For
Immediate Release 04-26
Contact: Caroline Chetelat, (410) 956-1050, x22
cchetelat@abycinc.org
Westlawn Star Student Surfaces After 74
years!
Thomas C. Windsor, one of Westlawn’s first
students,
makes contact in time for 75th
Anniversary of Westlawn
November
4, 2004, Edgewater, MD:
Thomas C. (Tim) Windsor, 92 years old, enrolled in the
Westlawn Institute of Marine Technology in 1930, during the first year of the
school’s operation. He graduated in 1939, and went on to have a distinguished
career in New Zealand. Remarkably, through
Westlawn.org, Windsor reconnected with the school and
established himself as the most “senior” alum. “It is obvious that Westlawn has
a legacy beyond what we imagined,” states Dave Gerr, Director of Westlawn,
“Westlawn.org makes it easier than ever for us to keep up with our many alumni
– just in time for our 75th anniversary!”

In an email to Dave Gerr,
Tim recounts:
“It has been interesting for me
to look at your [Westlawn’s] Web Site and to know that after over 70 years, the
Westlawn Institute of Marine Technology, as it is now named, is still
operating. In 1930, I enrolled as a student with the Westlawn School of Yacht
Design and gained my Diploma in Advanced Yacht Design on 15th June 1939, signed by Gerald Taylor White [co-founder of Westlawn]. It was the start of the
Second World War, and I was seconded into essential industry where I was the
Draughtsman Designer with Shipbuilders Ltd. This firm was engaged in the building
of Minesweepers and Fairmile Patrol Boats for the N.Z. Navy. Then, when the U.S.

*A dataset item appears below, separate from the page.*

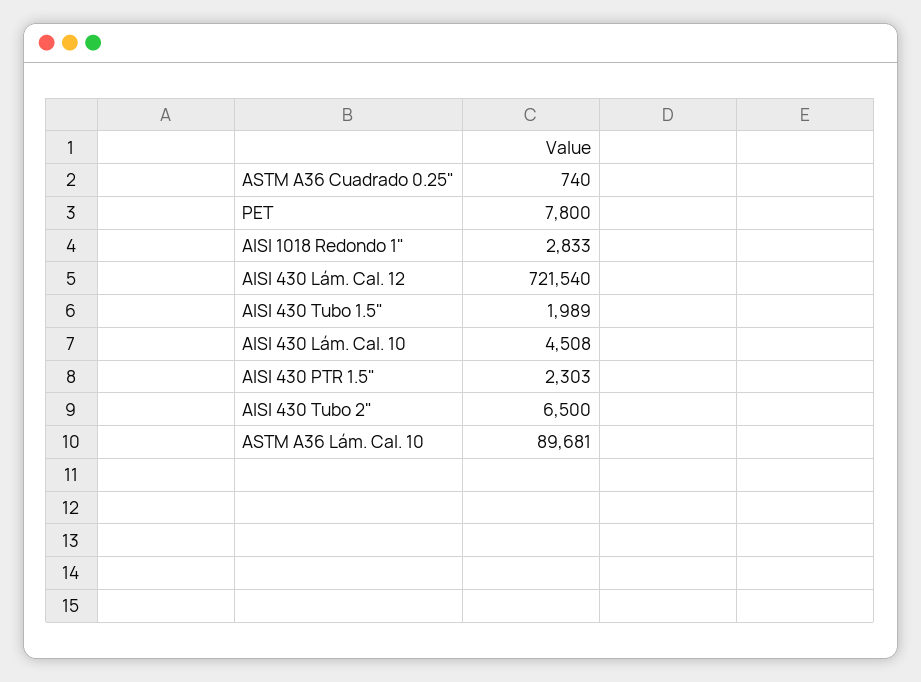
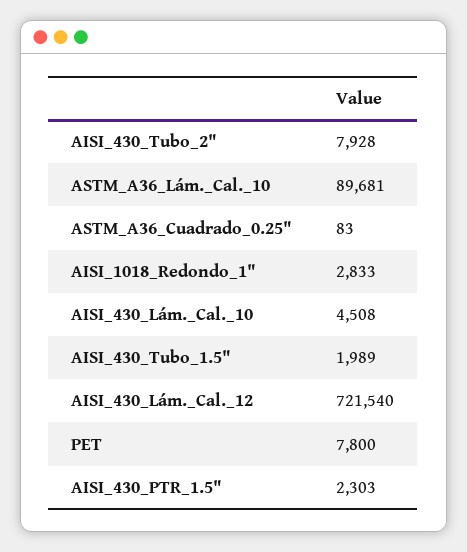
ASTM A36 Cuadrado 0.25": 740 -> 83
AISI 430 Tubo 2": 6500 -> 7928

entered the war after the attack on Pearl Harbour, we were building 114 foot
Powered Lighters for the U.S. Army and the Navy. At the age of 92, I would
probably be the oldest living past student of Westlawn.

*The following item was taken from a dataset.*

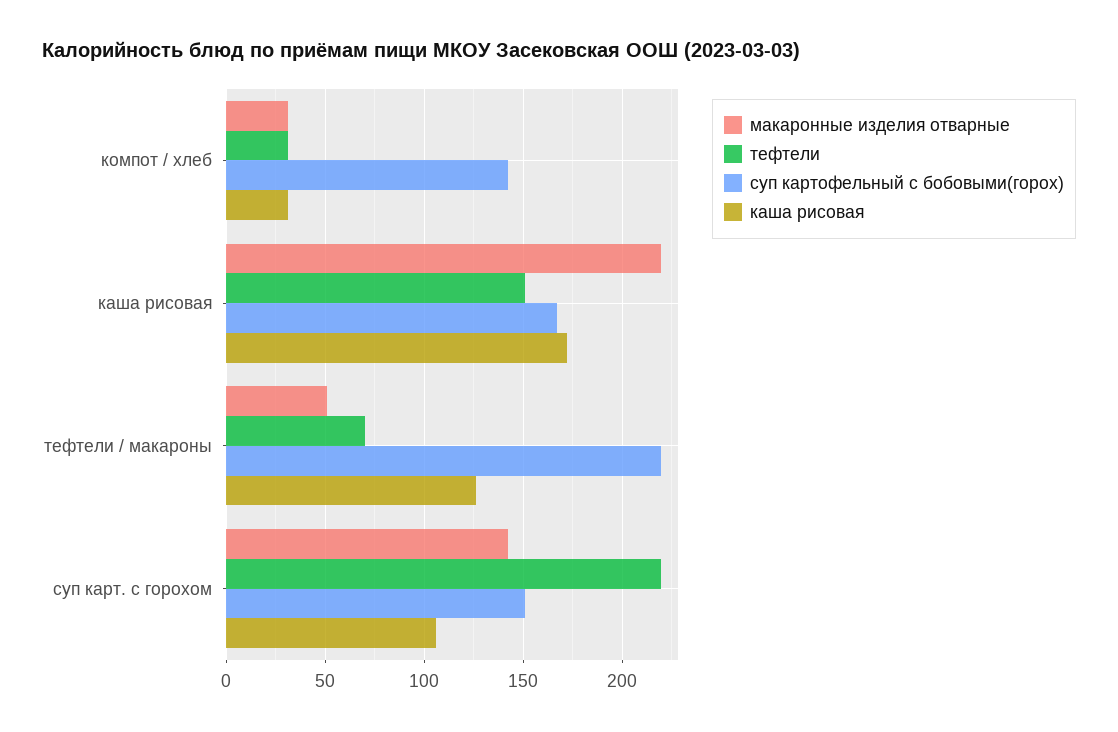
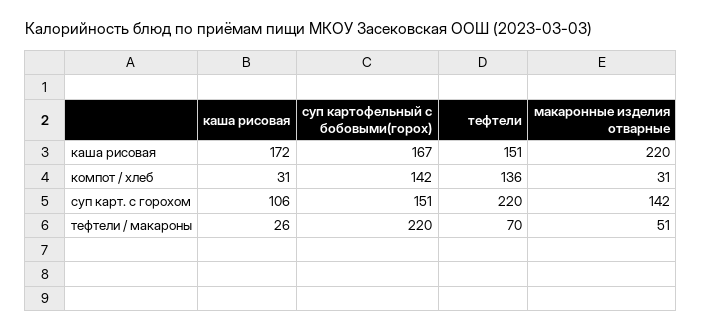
тефтели, компот / хлеб: 30 -> 136
каша рисовая, тефтели / макароны: 125 -> 26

Fairmiles that were built here in
Auckland, NZ were 112 feet in length and I think had about an 18 foot beam.
There were twelve built for the NZ Navy and they were designed in Britain. The
frames were laminated and they were shipped to us from India .We built the
boats with Kauri timber, a very good native timber often used here for boat
building. The boats were powered with three 600 H.P. triple screw Hall Scott
gas engines each.”

After the war, Tim
continued his design career with his first commission of a 27 foot patrol
launch for the New Zealand Coast Guard, and then with may sailing and power
boats.

Founded in 1930, the
Westlawn Institute of Marine Technology is the only nationally accredited and
state certified distance-learning school of small-craft design in the United States.
As the not-for-profit educational affiliate of the American Boat and Yacht
Council, Westlawn’s primary function is to assure a continual source of highly
skilled designers to the marine industry.